The Self-Learning Clock Is an Ultra-Low-Power ePaper Timepiece That Improves with Age
Powered by an Espressif ESP32-S3, this clock runs from the microcontroller's internal oscillator — calibrating over time to boost accuracy.
Maker Andrea Favero has built an Espressif ESP32-powered desk clock with a difference: it "learns" as it runs, calculating its own internal clock drift and compensating accordingly — an effort, its creator explains, to push the limits of a microcontroller-powered timepiece without the use of an external real-time clock (RTC) component.
"Traditional NTP [Network Time Protocol]-based clocks frequently check in with time servers, which drains power and relies on a continuous network connection. Their accuracy drifts until the next sync," Favero explains. "The Self-Learning Clock (SLC) takes a different approach: it observes its own timing errors and builds a software correction model for its internal oscillator's drift. By applying this adaptive correction, it achieves excellent short-term accuracy and minimal long-term drift (the last gets fully compensated at NTP syncs)."
Traditionally, the first step in building a clock is selecting a time source. An off-the-shelf wall clock will use a quartz crystal mechanism; a microcontroller-based clock will usually require an external real-time clock (RTC) chip, designed specifically for accurate timekeeping. It's possible to build a clock using only the microcontroller's internal oscillator, though — but as this is built to keep the microcontroller ticking through instructions rather than keeping precise time, you'll quickly see the reported time and real time diverge.
The Self-Learning Clock aims to fix that — without an RTC. Like many "smart" clocks, it's based around an Espressif ESP32-S3 microcontroller and picks up its initial time setting over NTP via on-board Wi-Fi connectivity, querying a remote server. Built with a low power draw in mind, though, it does this relatively infrequently — relying, instead of constant updates, on a deterministic self-calibration system. "It's not artificial intelligence," Favero explains of the "learning" in the project's title, "but a straightforward mathematical analysis."

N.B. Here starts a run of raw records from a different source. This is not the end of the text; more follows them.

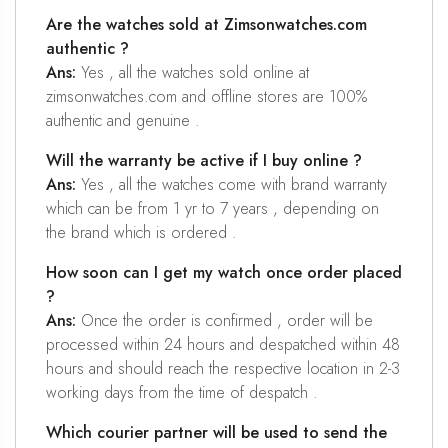
Are the watches sold at Zimsonwatches.com
authentic ?
Ans:
Yes , all the watches sold online at
zimsonwatches.com and offline stores are 100%
authentic and genuine .
Will the warranty be active if I buy online ?
Ans:
Yes , all the watches come with brand warranty
which can be from 1 yr to 7 years , depending on
the brand which is ordered .
How soon can I get my watch once order placed
?
Ans:
Once the order is confirmed , order will be
processed within 24 hours and despatched within 48
hours and should reach the respective location in 2-3
working days from the time of despatch .
Which courier partner will be used to send the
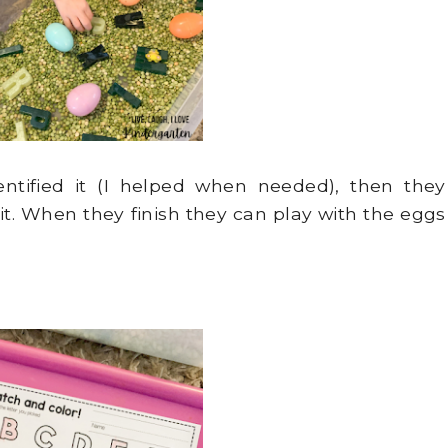
entified it (I helped when needed), then they
 it. When they finish they can play with the eggs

This analysis sees the microcontroller — which comes with an extra 8MB of pseudo-static RAM (PSRAM), Favero having struggled to squeeze the required code into the ESP32's on-chip SRAM — compare its internal timekeeping with the NTP-reported time, adjusting for discovered drift automatically. The longer it runs, the more it "learns" — and the smaller the error between internally-tracked time and actual time.
This, Favero says, allows for less-frequent NTP updates and more time in deep-sleep, with the microcontroller waking for less than a second every minute. Combined with the use of an ePaper display, which requires power only when changing states, that allows for a long run-time on battery power alone.
The project is documented in full, complete with a bill of materials, on Instructables; source code and 3D print files for the clock housing are available on GitHub under the permissive MIT license.